Ancak Sabri Bey merhum, Kadıköy İttihat ve Terakki mesullüğü esnasında bütün Kadıköy halkının muhabbet ve hürmetini kazanmış bir zat olduğundan böyle apansız tevkifi, muhitte derin bir teessür uyandırmış, Türk ve ecnebilerden mürekkep 500 kişi bir mazbata hazırlayarak bu hadiseyi işgal kuvvetleri kumandanı Amiral Calthorpe ile Damat Ferit hükümeti nezdinde şiddetle protesto etmişlerdi.

Malta Sürgünü

Sabri Toprak Malta’da “Tel Örgüsü Hastalığı” denilen sinir rahatsızlığından uzak kalan pek az mahpustan biriydi. Daima neşesini ve latifeci tabiatını muhafaza eder, arkadaşlarının bedbinliğini dağıtmaya çalışırdı.

Sabri Bey’in tevkifi üzerine Teceddüd Fırkası da dağılmış ve Damat Ferit hükümetiyle işgal kuvvetleri İstanbul’a tamamıyla hakim olmaya başlamışlardı.

Anadolu’nun muvaffakiyetiyle Malta mevkuflarının tahliye olunan ilk kafilesi arasında esaretten kurtulan Sabri Toprak, Antalya tarikiyle Ankara’ya gelerek Posta ve Telgraf Umum Müdürlüğü ile vatana çok değerli hizmetler ifa etmiş ve ikinci intihap devresinden sonra hep Saruhan mebusu seçilerek Türkiye Büyük Millet Meclisi Reis Vekilliği, Ziraat Vekilliği ve Bükreş sefirliği yapmıştı.

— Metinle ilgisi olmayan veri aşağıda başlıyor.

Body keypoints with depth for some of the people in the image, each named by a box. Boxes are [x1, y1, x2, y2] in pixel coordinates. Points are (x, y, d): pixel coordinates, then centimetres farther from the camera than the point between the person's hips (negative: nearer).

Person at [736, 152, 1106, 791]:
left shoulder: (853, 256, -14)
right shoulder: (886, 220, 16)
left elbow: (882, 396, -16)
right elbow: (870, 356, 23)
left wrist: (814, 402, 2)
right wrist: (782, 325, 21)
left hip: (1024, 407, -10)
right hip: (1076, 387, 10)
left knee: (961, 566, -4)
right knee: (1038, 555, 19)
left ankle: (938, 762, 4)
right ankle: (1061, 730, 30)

Geçirdiği mahrumiyet ve ıstırap devirlerinin yadigarı olarak kalp rahatsızlığı çekerek, istirahate çalışıyordu. Bu halinde bile son demlerine kadar nasıl millî gaye uğrunda uğraştığını, Büyük Millet Meclisi’nde mevzzu bahsolunduğunu son zamanlarda yazdığımız takrir ve teklifleri gösterir.

Nasıl Yaşadı?

Sabri Toprak, çok basit bir hayat geçirdi. Bunu görenler, kendisini para arttırmaya çalışır bir adam zannederlerdi. Oysa eline geçen paranın yarısını arttıracak şekilde yaşar ve bu para ile yetimlere bakardı. Kendisi yetimlik acısı çektiği için hayatta tattığı en büyük haz, yetim kalplerindeki yaraları sarmaktı. Hayır işlerine olan bu yüksek alakasını adeta bir sır gibi gizli tutar, kazancının yarısını yetimlere bakmaya ayırdığını, bir-iki sıkı dostundan başka kimse bilmezdi.

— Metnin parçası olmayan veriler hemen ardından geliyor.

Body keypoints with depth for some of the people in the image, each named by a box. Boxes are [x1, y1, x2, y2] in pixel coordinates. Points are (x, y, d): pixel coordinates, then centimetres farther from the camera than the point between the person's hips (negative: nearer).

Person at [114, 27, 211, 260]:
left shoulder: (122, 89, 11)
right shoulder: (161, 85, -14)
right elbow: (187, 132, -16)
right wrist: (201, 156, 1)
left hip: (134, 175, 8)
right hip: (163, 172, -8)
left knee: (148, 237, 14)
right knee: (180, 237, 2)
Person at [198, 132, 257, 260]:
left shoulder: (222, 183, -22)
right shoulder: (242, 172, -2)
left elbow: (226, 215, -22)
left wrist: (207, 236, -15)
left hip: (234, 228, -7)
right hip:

Sabri Toprak, kendisini ziyaret eden bütün arkadaşlarına, pek yakın bildiği ölümünden, uzak bir seyahate çıkar gibi bir tarzda bahsetmiştir. Bir arkadaşına demiştir ki:

– Dünyaya ait emelimin hasıl olmasını isterdim. Keşke biraz daha para sahibi olsaydım! Üç yetimin tahsiliyle meşgul oluyordum. Tahsillerini ikmal etmelerine kâfi para bırakabilseydim çok mesut ölecektim.

Ölümü, tabii bir hadise diye büyük bir sükunetle karşılayan ve trene binip seyahate gidecekmiş gibi dostlarına veda eden Sabri Toprak, ölümünden dört dakika evvel eski arkadaşı Nazım Bey’e şu sözleri söylemiştir :

– Burada bana büyük bir sevgi ile baktılar. Hepsine bol bahşiş vererek gönüllerini hoş et..

Ve Atatürk’ü Fenerbahçe’ye getiren Başkan, bu sözleri söyledikten sonra gözlerini ebedi surette kapamıştır.